Pour cela, une pose de clips de repérage lors d’une chirurgie dédiée est effectuée en centre expert. Sauf en cas de mélanome de l’iris, on utilise une forte lumière à travers la paroi de l’œil (cornée ou sclère) pour localiser l’ombre du mélanome puis suturer à la sclère 4 clips autour ou à proximité de la tumeur. Par la suite, le traitement du mélanome se fera dans l’un des deux centres de protonthérapie oculaire en France, à Nice ou à Paris.
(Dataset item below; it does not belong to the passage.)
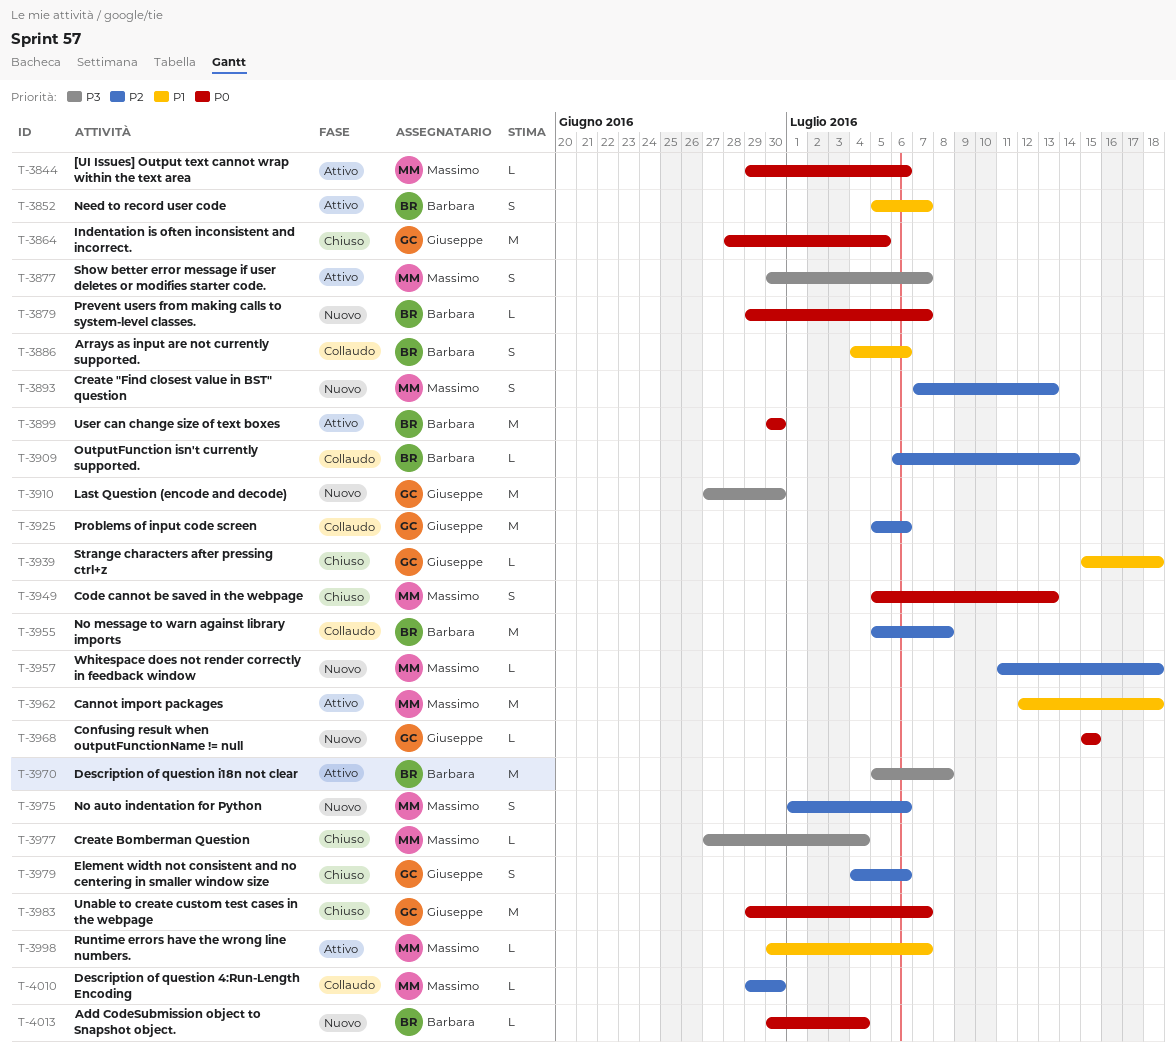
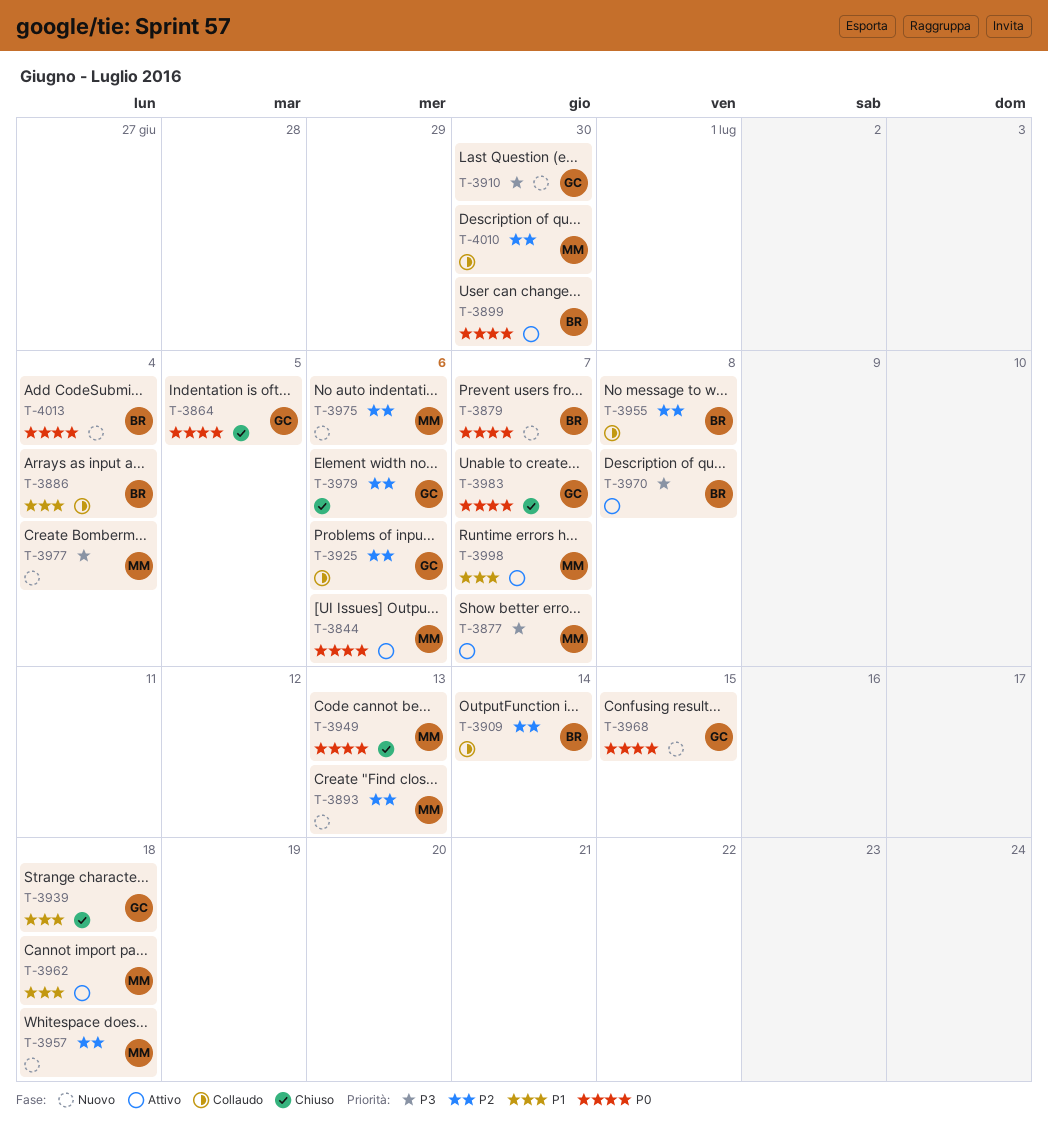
T-3852: present -> none
T-3886, due: Jul 6 -> Jul 4
T-3977, status: Chiuso -> Nuovo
Les clips sont suturés à la sclère après avoir localisé l'ombre de la tumeur par transillumination.

Lorsque le mélanome uvéal est trop volumineux, en cas de récidive locale ou de complications majeures du traitement conservateur, une ablation chirurgicale de l’œil (énucléation) est nécessaire. Les médecins installent alors un implant constitué d’une bille sur laquelle sont greffés les muscles oculaires.

Sur le plan ophtalmologique, la surveillance sera précisée par l’onco-ophtalmologue référent mais celle-ci doit être prolongée car des récidives locales sont possibles, même après 5 ans à compter du traitement initial. Le traitement conservateur reste néanmoins efficace dans la grande majorité des cas (environ 95% des cas à plus de 10 ans du traitement initial). Il n’y a pas de risque qu’un mélanome uvéal migre à l’autre œil, en l’absence de métastase.

Sur le plan général, l’apparition de métastases est malheureusement fréquente, dans environ la moitié des cas. Les métastases apparaissent généralement au foie, nécessitant une surveillance prolongée pendant 10 ans par imagerie hépatique non irradiante (échographie ou IRM). Le risque est dépendant principalement du volume tumoral initial, de l’atteinte du corps ciliaire et des caractéristiques génomiques tumorales (au niveau des chromosomes 3 et 8 notamment). Le traitement de l’œil, qu’il soit conservateur ou non conservateur, ne modifie pas ce risque. Le traitement des métastases est limité à quelques thérapies, générales ou locorégionales. Une immunothérapie spécifique des métastases du mélanome uvéal (tébentafusp) est actuellement disponible en France, sous réserve d’être porteur de l’antigène HLA*A02:01 (environ 27% des populations blanches d’origine caucasienne – doi:10.1016/j.humimm.2013.06.025).

De nombreux efforts de recherche portent aujourd’hui sur les techniques d’analyse biologique du risque métastatique du mélanome uvéal, ainsi que sur le type d’échantillon analysé. Des essais cliniques sont également disponibles en France dans quelques centres experts, pour proposer de nouveaux traitements non destructeurs ou de proposer des traitements complémentaires, avant et/ou après le traitement du mélanome uvéal localisé au niveau de l’œil. Des essais de nouvelles modalités de protonthérapie (en FLASH) sont à l’étude. Enfin, des essais cliniques sont également disponibles en cas de rechute métastatique, à l’Institut Curie et au Centre Antoine Lacassagne.